*Question {6.1}*

□ *A* & (*A* → *B*) ⊨ □ *B*, since if *w* ⊩ □ *A* and *w* ⊩ *A* → *B*, then for every *v*, *v* ⊩ *A*, and for every *v*, if *v* ⊩ *A* then *v* ⊩ *B*. Therefore, for every *v*, *v* ⊩ *B*, and hence, *w* ⊩ □ *B*, as we wanted.

□ *A* & (*A* ⊃ *B*) ⊭ □ *B*, for we can have a model with two worlds *w* and *v* where *A* is true at both *w* and *v*, *B* is true at *w* but not at *v*. Therefore, *w* ⊩ □ *A*, and *w* ⊩ *A* ⊃ *B* (since *A* and *B* are both true at *w*) but *w* does not give us □ *B*, as *B* is not true at *v*.

~ □ *A* ⊨ □ ~ □ *A*, since if *w* ⊩ ~ □ *A*, then there is some world *v* where *v* ⊩ ~ *A*. Therefore in any world *x*, *x* ⊩ ~ □ *A*, so *w* ⊩ □ ~ □ *A*, as we wanted.

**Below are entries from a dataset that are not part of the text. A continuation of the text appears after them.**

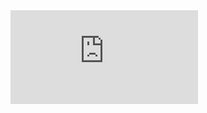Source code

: <div class='embed-container'><iframe src='http://www.youtube.com/embed/4p5tR6I2mIs' frameborder='0' allowfullscreen></iframe></div>
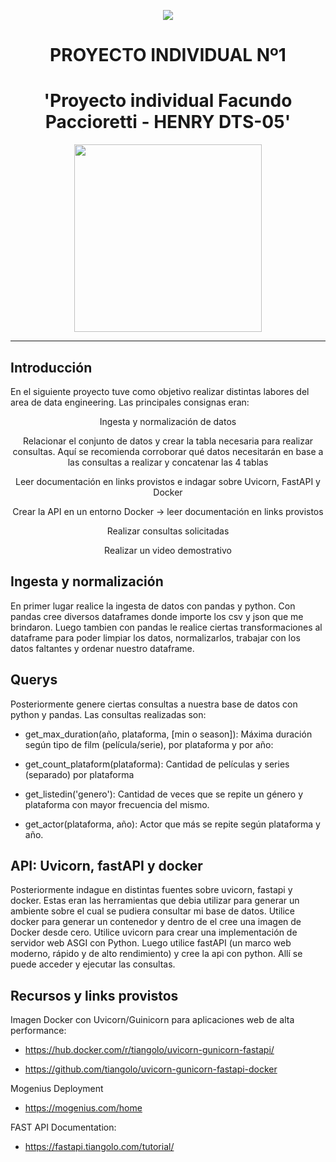 <p align=center><img src=https://d31uz8lwfmyn8g.cloudfront.net/Assets/logo-henry-white-lg.png><p>

# <h1 align=center> **PROYECTO INDIVIDUAL Nº1** </h1>

# <h1 align=center>**'Proyecto individual Facundo Paccioretti - HENRY DTS-05'**</h1>

<p align="center">
<img src=""  height=300>
</p>



<hr>  

## **Introducción**



En el siguiente proyecto tuve como objetivo realizar distintas labores del area de data engineering. Las principales consignas eran: 
<p align=center>
Ingesta y normalización de datos
<p align=center>
Relacionar el conjunto de datos y crear la tabla necesaria para realizar consultas. Aquí se recomienda corroborar qué datos necesitarán en base a las consultas a realizar y concatenar las 4 tablas
<p align=center>
Leer documentación en links provistos e indagar sobre Uvicorn, FastAPI y Docker
<p align=center>
Crear la API en un entorno Docker → leer documentación en links provistos
<p align=center>
Realizar consultas solicitadas
<p align=center>
Realizar un video demostrativo


## **Ingesta y normalización**

En primer lugar realice la ingesta de datos con pandas y python. Con pandas cree diversos dataframes donde importe los csv y json que me brindaron. Luego tambien con pandas le realice ciertas transformaciones al dataframe para poder limpiar los datos, normalizarlos, trabajar con los datos faltantes y ordenar nuestro dataframe.
## **Querys**
Posteriormente genere ciertas consultas a nuestra base de datos con python y pandas.
Las consultas realizadas son:
+ get_max_duration(año, plataforma, [min o season]): Máxima duración según tipo de film (película/serie), por plataforma y por año:
  
+ get_count_plataform(plataforma): Cantidad de películas y series (separado) por plataforma
+ get_listedin('genero'): Cantidad de veces que se repite un género y plataforma con mayor frecuencia del mismo.
+ get_actor(plataforma, año): Actor que más se repite según plataforma y año.
 
## **API: Uvicorn, fastAPI y docker**

Posteriormente indague en distintas fuentes sobre uvicorn, fastapi y docker. Estas eran las herramientas que debia utilizar para generar un ambiente sobre el cual se pudiera consultar mi base de datos.
Utilice docker para generar un contenedor y dentro de el cree una imagen de Docker desde cero. 
Utilice uvicorn para crear una implementación de servidor web ASGI con Python.
Luego utilice fastAPI (un marco web moderno, rápido y de alto rendimiento) y cree la api con python.
Allí se puede acceder y ejecutar las consultas.


## **Recursos y links provistos**

Imagen Docker con Uvicorn/Guinicorn para aplicaciones web de alta performance:

+ https://hub.docker.com/r/tiangolo/uvicorn-gunicorn-fastapi/ 

+ https://github.com/tiangolo/uvicorn-gunicorn-fastapi-docker

Mogenius Deployment

+ https://mogenius.com/home  

FAST API Documentation:

+ https://fastapi.tiangolo.com/tutorial/

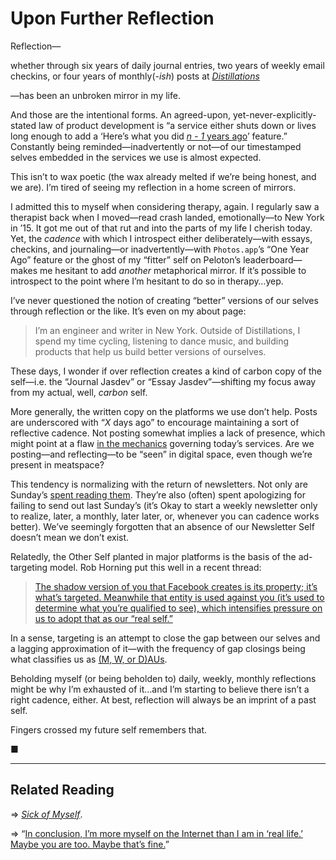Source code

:# Upon Further Reflection

Reflection—

whether through six years of daily journal entries, two years of weekly email checkins, or four years of monthly(_-ish_) posts at [_Distillations_](https://jasdev.me)

—has been an unbroken mirror in my life.

And those are the intentional forms. An agreed-upon, yet-never-explicitly-stated law of product development is “a service either shuts down or lives long enough to add a ‘Here’s what you did [_n - 1_ years ago](https://jasdev.me/nostalgia)’ feature.” Constantly being reminded—inadvertently or not—of our timestamped selves embedded in the services we use is almost expected.

This isn’t to wax poetic (the wax already melted if we’re being honest, and we are). I’m tired of seeing my reflection in a home screen of mirrors.

I admitted this to myself when considering therapy, again. I regularly saw a therapist back when I moved—read crash landed, emotionally—to New York in ’15. It got me out of that rut and into the parts of my life I cherish today. Yet, the _cadence_ with which I introspect either deliberately—with essays, checkins, and journaling—or inadvertently—with `Photos.app`’s “One Year Ago” feature or the ghost of my “fitter” self on Peloton’s leaderboard—makes me hesitant to add _another_ metaphorical mirror. If it’s possible to introspect to the point where I’m hesitant to do so in therapy…yep.

I’ve never questioned the notion of creating “better” versions of our selves through reflection or the like. It’s even on my about page:

> I’m an engineer and writer in New York. Outside of Distillations, I spend my time cycling, listening to dance music, and building products that help us build better versions of ourselves.

These days, I wonder if over reflection creates a kind of carbon copy of the self—i.e. the “Journal Jasdev” or “Essay Jasdev”—shifting my focus away from my actual, well, _carbon_ self.

More generally, the written copy on the platforms we use don’t help. Posts are underscored with “_X_ days ago” to encourage maintaining a sort of reflective cadence. Not posting somewhat implies a lack of presence, which might point at a flaw [in the mechanics](https://twitter.com/maxkreminski/status/1030838962191982592) governing today’s services. Are we posting—and reflecting—to be “seen” in digital space, even though we’re present in meatspace?

This tendency is normalizing with the return of newsletters. Not only are Sunday’s [spent reading them](https://twitter.com/EricJorgenson/status/1097300084465811456). They’re also (often) spent apologizing for failing to send out last Sunday’s (it’s Okay to start a weekly newsletter only to realize, later, a monthly, later later, or, whenever you can cadence works better). We’ve seemingly forgotten that an absence of our Newsletter Self doesn’t mean we don’t exist.

Relatedly, the Other Self planted in major platforms is the basis of the ad-targeting model. Rob Horning put this well in a recent thread:

> [The shadow version of you that Facebook creates is its property; it’s what’s targeted. Meanwhile that entity is used against you (it’s used to determine what you’re qualified to see), which intensifies pressure on us to adopt that as our “real self.”](https://twitter.com/robhorning/status/1088852269989351426)

In a sense, targeting is an attempt to close the gap between our selves and a lagging approximation of it—with the frequency of gap closings being what classifies us as [(M, W, or D)AUs](https://en.wikipedia.org/wiki/Active_users).

Beholding myself (or being beholden to) daily, weekly, monthly reflections might be why I’m exhausted of it…and I’m starting to believe there isn’t a right cadence, either. At best, reflection will always be an imprint of a past self.

Fingers crossed my future self remembers that.

■

---

## Related Reading

⇒ [_Sick of Myself_](https://reallifemag.com/sick-of-myself/).

⇒ “[In conclusion, I’m more myself on the Internet than I am in ‘real life.’ Maybe you are too. Maybe that’s fine.](https://twitter.com/maxkreminski/status/1083195761809149952)”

□( *A* & □ *B*) ⊨ □( *A* & *B*), since if *w* ⊨ □(*A* & □ *B*), it means that at any world *v*, *v* ⊩ *A* & □ *B*, so *v* ⊩ *A*, and since *v* ⊩ □ *B*, at any world *x*, *x* ⊩ *B*. But if *B* is true at any world, and *A* is true at any world, *A* & *B* is true at all worlds too, so *w* ⊩ □ ( *A* & *B*), as desired.

□ *A* & ~ □ *B* ⊨ ~ □ (~ *A* ∨ *B*), since if *w* ⊩ □ *A* &~ □ *B*, then there is some world *v* where *v* ⊩ ~ *B*, and *v* ⊩ *A*. Therefore *v* ⊩ ~(~ *A* ∨ *B*), and hence, *w* ⊩ ~ □(~ *A* ∨ *B*), as desired.

*Question {6.2}*

*w* ⊩ ◇ *A* if and only if for some *v*, *v* ⊩ *A*.

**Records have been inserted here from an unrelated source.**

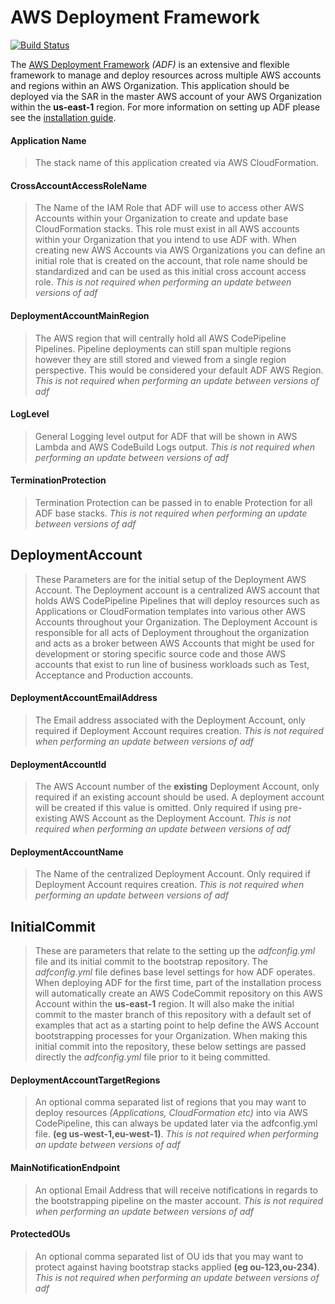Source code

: # AWS Deployment Framework

[![Build Status](https://travis-ci.org/awslabs/aws-deployment-framework.svg?branch=master)](https://travis-ci.org/awslabs/aws-deployment-framework)

The [AWS Deployment Framework](https://github.com/awslabs/aws-deployment-framework) *(ADF)* is an extensive and flexible framework to manage and deploy resources across multiple AWS accounts and regions within an AWS Organization. This application should be deployed via the SAR in the master AWS account of your AWS Organization within the **us-east-1** region. For more information on setting up ADF please see the [installation guide](https://github.com/awslabs/aws-deployment-framework/tree/master/docs/installation-guide.md).


#### Application Name
> The stack name of this application created via AWS CloudFormation.

#### CrossAccountAccessRoleName
> The Name of the IAM Role that ADF will use to access other AWS Accounts within your Organization to create and update base CloudFormation stacks. This role must exist in all AWS accounts within your Organization that you intend to use ADF with. When creating new AWS Accounts via AWS Organizations you can define an initial role that is created on the account, that role name should be standardized and can be used as this initial cross account access role. *This is not required when performing an update between versions of adf*

#### DeploymentAccountMainRegion
> The AWS region that will centrally hold all AWS CodePipeline Pipelines. Pipeline deployments can still span multiple regions however they are still stored and viewed from a single region perspective. This would be considered your default ADF AWS Region. *This is not required when performing an update between versions of adf*

#### LogLevel
> General Logging level output for ADF that will be shown in AWS Lambda and AWS CodeBuild Logs output. *This is not required when performing an update between versions of adf*

#### TerminationProtection
> Termination Protection can be passed in to enable Protection for all ADF base stacks. *This is not required when performing an update between versions of adf*

## DeploymentAccount
> These Parameters are for the initial setup of the Deployment AWS Account. The Deployment account is a centralized AWS account that holds AWS CodePipeline Pipelines that will deploy resources such as Applications or CloudFormation templates into various other AWS Accounts throughout your Organization. The Deployment Account is responsible for all acts of Deployment throughout the organization and acts as a broker between AWS Accounts that might be used for development or storing specific source code and those AWS accounts that exist to run line of business workloads such as Test, Acceptance and Production accounts.

#### DeploymentAccountEmailAddress
> The Email address associated with the Deployment Account, only required if Deployment Account requires creation. *This is not required when performing an update between versions of adf*

#### DeploymentAccountId
> The AWS Account number of the **existing** Deployment Account, only required if an existing account should be used. A deployment account will be created if this value is omitted. Only required if using pre-existing AWS Account as the Deployment Account. *This is not required when performing an update between versions of adf*

#### DeploymentAccountName
> The Name of the centralized Deployment Account. Only required if Deployment Account requires creation. *This is not required when performing an update between versions of adf*

## InitialCommit
> These are parameters that relate to the setting up the *adfconfig.yml* file and its initial commit to the bootstrap repository. The *adfconfig.yml* file defines base level settings for how ADF operates. When deploying ADF for the first time, part of the installation process will automatically create an AWS CodeCommit repository on this AWS Account within the **us-east-1** region. It will also make the initial commit to the master branch of this repository with a default set of examples that act as a starting point to help define the AWS Account bootstrapping processes for your Organization. When making this initial commit into the repository, these below settings are passed directly the *adfconfig.yml* file prior to it being committed.

#### DeploymentAccountTargetRegions
> An optional comma separated list of regions that you may want to deploy resources *(Applications, CloudFormation etc)* into via AWS CodePipeline, this can always be updated later via the adfconfig.yml file. **(eg us-west-1,eu-west-1)**. *This is not required when performing an update between versions of adf*

#### MainNotificationEndpoint
> An optional Email Address that will receive notifications in regards to the bootstrapping pipeline on the master account. *This is not required when performing an update between versions of adf*

#### ProtectedOUs
> An optional comma separated list of OU ids that you may want to protect against having bootstrap stacks applied **(eg ou-123,ou-234)**. *This is not required when performing an update between versions of adf*
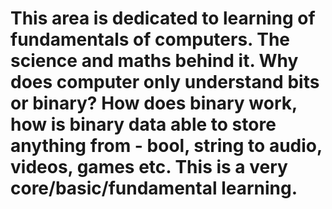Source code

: # This area is dedicated to learning of fundamentals of computers. The science and maths behind it. Why does computer only understand bits or binary? How does binary work, how is binary data able to store anything from - bool, string to audio, videos, games etc. This is a very core/basic/fundamental learning.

◇ *A* & ◇ *B* ⊭ ◇( *A* & *B*), since we have a model with two worlds, *w* and *v*. At *w*, *A* is true but *B* is false, while at *v*, *B* is true and *A* false. Therefore ◇ *A* is true at both worlds, as is ◇ *B*, but ◇ ( *A* & *B*) is not true, as there is no world where *A* and *B* are both true.

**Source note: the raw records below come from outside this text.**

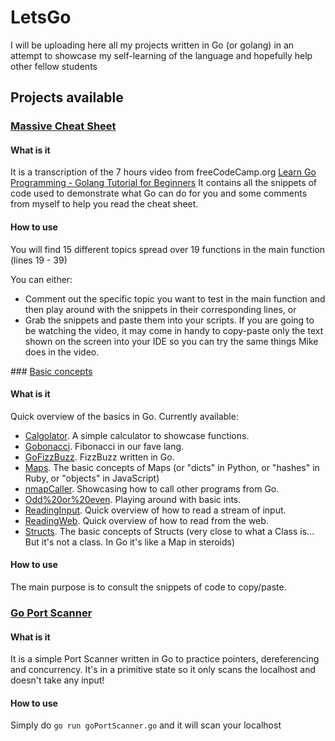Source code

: # LetsGo
I will be uploading here all my projects written in Go (or golang) in an attempt to showcase my self-learning of the language and hopefully help other fellow students

## Projects available

### [Massive Cheat Sheet](./Massive_Cheatsheet/massiveCheatSheet.go)
#### What is it
It is a transcription of the 7 hours video from freeCodeCamp.org [Learn Go Programming - Golang Tutorial for Beginners](https://www.youtube.com/watch?v=YS4e4q9oBaU)
It contains all the snippets of code used to demonstrate what Go can do for you and some comments from myself to help you read the cheat sheet.

#### How to use
You will find 15 different topics spread over 19 functions in the main function (lines 19 - 39)

You can either: 
- Comment out the specific topic you want to test in the main function and then play around with the snippets in their corresponding lines, or
- Grab the snippets and paste them into your scripts. If you are going to be watching the video, it may come in handy to copy-paste only the text shown on the screen into your IDE so you can try the same things Mike does in the video.

### [Basic concepts](./Basic%20concepts)
#### What is it 
Quick overview of the basics in Go. Currently available:

- [Calgolator](./Basic%20concepts/Calgolator/main.go). A simple calculator to showcase functions.
- [Gobonacci](./Basic%20concepts/Gobonacci/gobonacci.go). Fibonacci in our fave lang.
- [GoFizzBuzz](./Basic%20concepts/GoFizzBuzz/main.go). FizzBuzz written in Go.
- [Maps](./Basic%20concepts/Maps/main.go). The basic concepts of Maps (or "dicts" in Python, or "hashes" in Ruby, or "objects" in JavaScript)
- [nmapCaller](./Basic%20concepts/nmapCaller/main.go). Showcasing how to call other programs from Go.
- [Odd%20or%20even](./Basic%20concepts/Odd_or_Even/odd_or_even.go). Playing around with basic ints.
- [ReadingInput](./Basic%20concepts/ReadingInput/main.go). Quick overview of how to read a stream of input.
- [ReadingWeb](./Basic%20concepts/ReadingWeb/main.go). Quick overview of how to read from the web.
- [Structs](./Basic%20concepts/Structs/main.go). The basic concepts of Structs (very close to what a Class is... But it's not a class. In Go it's like a Map in steroids)

#### How to use
The main purpose is to consult the snippets of code to copy/paste.

### [Go Port Scanner](./Go_Port_Scanner/goPortScanner.go)
#### What is it
It is a simple Port Scanner written in Go to practice pointers, dereferencing and concurrency.
It's in a primitive state so it only scans the localhost and doesn't take any input!

#### How to use
Simply do `go run goPortScanner.go` and it will scan your localhost
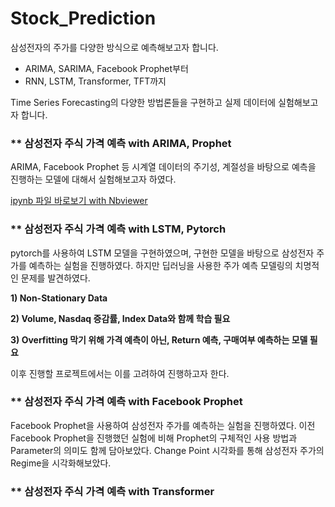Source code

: # Stock_Prediction

삼성전자의 주가를 다양한 방식으로 예측해보고자 합니다.
- ARIMA, SARIMA, Facebook Prophet부터
- RNN, LSTM, Transformer, TFT까지

Time Series Forecasting의 다양한 방법론들을 구현하고 실제 데이터에 실험해보고자 합니다.


### ** 삼성전자 주식 가격 예측 with ARIMA, Prophet
ARIMA, Facebook Prophet 등 시계열 데이터의 주기성, 계절성을 바탕으로 예측을 진행하는 모델에 대해서 실험해보고자 하였다.

[ipynb 파일 바로보기 with Nbviewer](https://nbviewer.jupyter.org/github/jhbale11/DataScienceLab/blob/main/Dacon/%EC%82%BC%EC%84%B1%EC%A0%84%EC%9E%90%20%EC%A3%BC%EA%B0%80%20%EC%98%88%EC%B8%A1_ARIMA_PROPHET.ipynb)

### ** 삼성전자 주식 가격 예측 with LSTM, Pytorch
pytorch를 사용하여 LSTM 모델을 구현하였으며, 구현한 모델을 바탕으로 삼성전자 주가를 예측하는 실험을 진행하였다.
하지만 딥러닝을 사용한 주가 예측 모델링의 치명적인 문제를 발견하였다.

**1) Non-Stationary Data**

**2) Volume, Nasdaq 증감률, Index Data와 함께 학습 필요**

**3) Overfitting 막기 위해 가격 예측이 아닌, Return 예측, 구매여부 예측하는 모델 필요**

이후 진행할 프로젝트에서는 이를 고려하여 진행하고자 한다.

### ** 삼성전자 주식 가격 예측 with Facebook Prophet
Facebook Prophet을 사용하여 삼성전자 주가를 예측하는 실험을 진행하였다. 이전 Facebook Prophet을 진행했던 실험에 비해 Prophet의 구체적인 사용 방법과 Parameter의 의미도 함께 담아보았다. Change Point 시각화를 통해 삼성전자 주가의 Regime을 시각화해보았다.

### ** 삼성전자 주식 가격 예측 with Transformer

On the other hand, ◇ ( *A* ∨ *B*) ⊨ ◇ *A* ∨ ◇ *B*, since if *w* ⊩ ◇ ( *A* ∨ *B*), then there is a world *v* where *v* ⊩ *A* ∨ *B*, and hence, either *v* ⊩ *A*, or *v* ⊩ *B*. In the first case, *w* ⊩ ◇ *A* (and hence *w* ⊩ ◇ *A* ∨ ◇ *B*) and in the second case *w* ⊩ ◇ *B* (and hence *w* ⊩ ◇ *A* ∨ ◇ *B*). In either case, *w* ⊨ ◇ *A* ∨ ◇ *B*, as desired.

*Questions {6.3}*

Have a simple little situation in which there are four worlds, *a*, *b*, *c* and *d*. In world *a*, *p* and *q* are both true, in world *b*, *p* is true and *q* false, in *c*, *p* is false and *q* true, and in world *d*, *p* and *q* are both false. *r* is true only in world *a*. Therefore the premise (*p* & *q*) → *r* is true in every world. The truth of *p* & *q* means you’re in world *a*, and in that world, *r* is true. The conclusion (*p* → *r*) ∨ (*q* → *r*) is false, since in world *b*, *p* is true but *r* is false (so *p* → *r* is false everywhere), and in world *c*, *q* is true and *r* is false (so *q* → *r* is false everywhere). Therefore, we can have the premise true and the conclusion false. This model has four worlds, one for each possible state of the electrical circuitry. ( *p* & *q*) → *r* is true because in **each** state where *p* & *q* is true, so is *r*. But *p* → *r* fails because in *some* state, *p* is true but *r* false (namely, when switch one is flipped, but switch two is not — in world *b*) and *q* → *r* fails because in *some other* state, *q* is true but *r* is false (in world *c*). If we used the material conditional, you need the *same* state to fail both *p* ⊃ *r* and *q* ⊃ *r*, and this cannot happen if (*p* & *q*) ⊃ *r* is true.